We documented other novel things with the whales, we have started to hear male sexual advertisement calls - adverts of sexual availability normally heard in the calving and breeding grounds far to the north in the tropics,' explained co-author Ari Friedlaender, 'We still do not know where humpbacks actually breed - it may be that they are breeding here when the population is gathered together to feed.' The scientists hope to learn more from the 11 whales that they have tagged. The females need to travel every three years to calve in the warmer waters, but may not need to make that huge migration every year if food remains accessible and available in the south

Previously, during the autumn, the whales had to migrate as the ice formed, protecting the krill that moved into the phytoplankton rich bays to feed in the winter. Almost all life in the Southern Ocean is ultimately dependent on the protein-rich crustaceans, from seabirds, seals and penguins, to the filter feeding whales.

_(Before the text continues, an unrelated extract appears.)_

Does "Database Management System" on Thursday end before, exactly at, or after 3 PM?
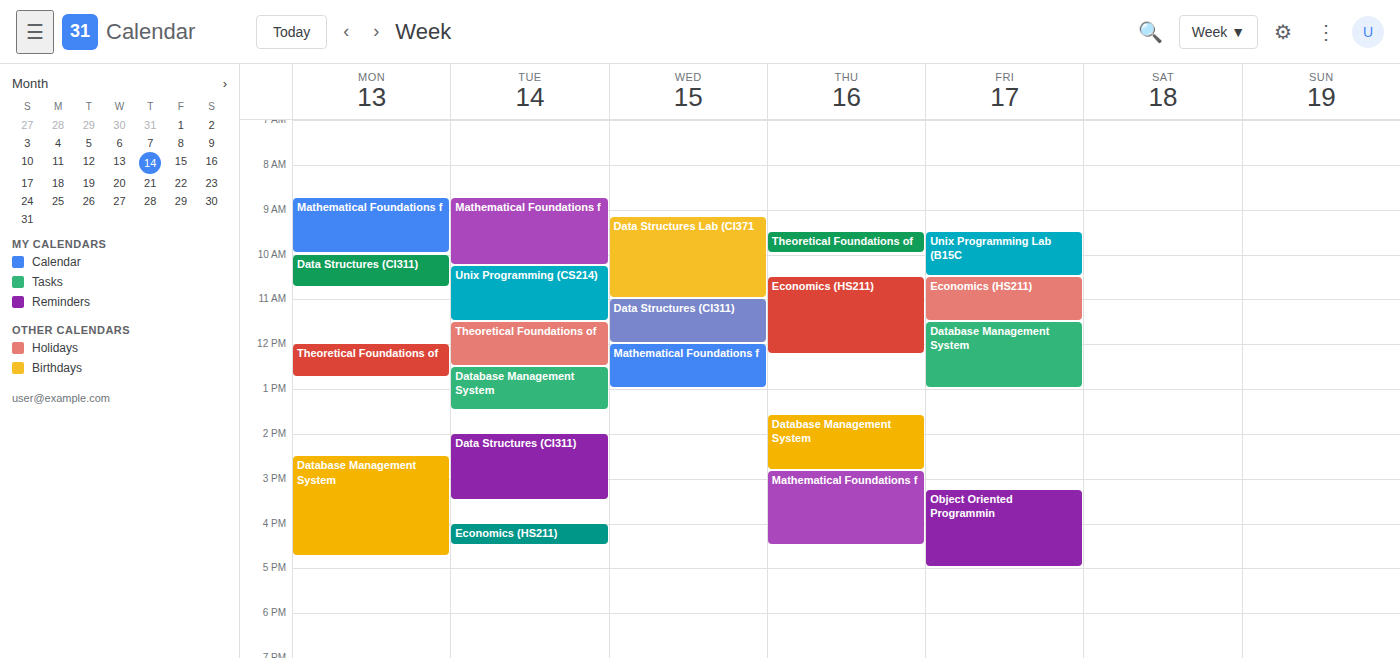
2:50 PM -- before 3 PM, 10 minutes above the 3 PM line.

But the krill need the ice to feed on algae that live on its under surface during the winter. No ice, and a year's generation of krill disappear. Krill densities have been falling in tandem with ice cover and while whales can migrate to find food, populations of penguins and seals that cannot forage for great distances will be affected first.

The study was published in the online journal PloS One today (April 27).